Megan came to visit us often from Minneapolis flying into the Burlington, Vermont airport.  We would drive up from Rochester to meet her whether it was Thanksgiving, Christmas  4thof July, or spring break.  We spotted her coming down the long hallway at the airport carrying her backpack full of heavy school books and her computer. I would fuss at her for carrying so much weight. She would smile sweetly at me and say, “Kris, I’m  fine…”  Just last Sunday, we met her at the Asheville Airport carrying a heavy backpack .  It took me back 20 years. “Megan, I can’t believe this heavy backpack you are carrying,” I exclaimed.  “It must weigh a hundred pounds!”  She smiled sweetly just as she always had and said “I’m fine.”  Then I had to remind myself she is now an adult and why was I still telling her the same things I had when she was a student?

One Christmas in Vermont when Megan was with us, she told me  about Cruz Carlos, a Ph.D. Civil Engineer from the U. of California at Berkeley whom she had met online and was dating. This was exciting news.  As things progressed in her relationship with Cruz, he had a job offer in Boston. Megan decided to go with him and she found a teaching job in the area.  Megan, my California niece would be living in Boston, a mere 3 hour drive from us in Vermont. She called and asked if she could bring Cruz to meet us.  “Of course,” I told her.  They came for weekends and even spent a  Christmas with us in Vermont.. Not surprising that their stay in Boston was short-lived. After  two New England winters and they were ready to go back to California even though Megan had lived in Minneapolis for 6 years. Cruz, a Texan by birth, requested a transfer and got it. Megan and Cruz even came to Dubai before they were married and took full advantage of our being there to travel half way around the world for the adventure of it all and to see us.

When Cruz proposed,  Megan called me to tell me the news. Then she began to plan her dream wedding a year and a half away for May 2010. She wanted it all, from the long white wedding dress to seven bridesmaids and groomsmen.  I remembered her delight in playing “dress up” as a child and how lovely and tasteful her graduation dresses always were. I saw then that she was truly a romantic unlike her mother and even me.  She was by far the most beautiful bride I had seen in a strapless lace dress that hugged her tiny slim figure, her usual pony tail combed up and into a stylish swirl, wearing contact lenses to replace her glasses, and make up that was professionally done.  Her glittery decorated comfy tennis shoes were hidden by the long skirt of her dress so she could walk easily and be on her feet for hours. She had thought of everything.

- **Requirements**
a: Translate this sentence from the memoir about Megan into Spanish: "Megan decided to go with him and she found a teaching job in the area."
b: According to the memoir about Megan, for what month and year did she plan her wedding?
c: From the memoir about Megan, write out the passage that begins at the words "Megan came to" and stops after "was a student?".
The data below comes from a separate source.

- **Extracted data**

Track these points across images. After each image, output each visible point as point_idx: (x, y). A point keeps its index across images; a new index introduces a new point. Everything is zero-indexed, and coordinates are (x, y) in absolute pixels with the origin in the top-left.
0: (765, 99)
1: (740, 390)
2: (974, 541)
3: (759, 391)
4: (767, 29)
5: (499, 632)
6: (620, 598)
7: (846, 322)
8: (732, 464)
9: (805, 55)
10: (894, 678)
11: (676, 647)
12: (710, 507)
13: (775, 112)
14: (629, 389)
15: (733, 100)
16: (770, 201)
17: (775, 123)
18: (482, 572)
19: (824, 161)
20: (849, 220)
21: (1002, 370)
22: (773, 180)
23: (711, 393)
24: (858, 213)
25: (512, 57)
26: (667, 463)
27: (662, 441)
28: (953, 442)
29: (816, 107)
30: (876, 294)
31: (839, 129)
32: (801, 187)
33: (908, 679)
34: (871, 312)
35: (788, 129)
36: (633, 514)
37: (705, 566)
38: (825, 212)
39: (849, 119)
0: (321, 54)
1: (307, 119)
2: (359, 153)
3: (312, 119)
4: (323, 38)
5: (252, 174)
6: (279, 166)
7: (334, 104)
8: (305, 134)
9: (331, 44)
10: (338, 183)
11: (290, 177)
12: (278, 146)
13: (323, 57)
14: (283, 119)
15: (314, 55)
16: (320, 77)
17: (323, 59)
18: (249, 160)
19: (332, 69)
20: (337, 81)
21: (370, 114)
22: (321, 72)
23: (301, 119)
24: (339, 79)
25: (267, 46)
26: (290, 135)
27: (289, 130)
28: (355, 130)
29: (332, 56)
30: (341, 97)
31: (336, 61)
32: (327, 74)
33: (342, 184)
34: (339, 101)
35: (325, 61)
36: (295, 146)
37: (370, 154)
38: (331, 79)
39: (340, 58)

- **Set of answers**
a: Megan decidió irse con él y encontró un trabajo de maestra en la zona.

b: May 2010.

c:
Megan came to visit us often from Minneapolis flying into the Burlington, Vermont airport.  We would drive up from Rochester to meet her whether it was Thanksgiving, Christmas  4thof July, or spring break.  We spotted her coming down the long hallway at the airport carrying her backpack full of heavy school books and her computer. I would fuss at her for carrying so much weight. She would smile sweetly at me and say, “Kris, I’m  fine…”  Just last Sunday, we met her at the Asheville Airport carrying a heavy backpack .  It took me back 20 years. “Megan, I can’t believe this heavy backpack you are carrying,” I exclaimed.  “It must weigh a hundred pounds!”  She smiled sweetly just as she always had and said “I’m fine.”  Then I had to remind myself she is now an adult and why was I still telling her the same things I had when she was a student?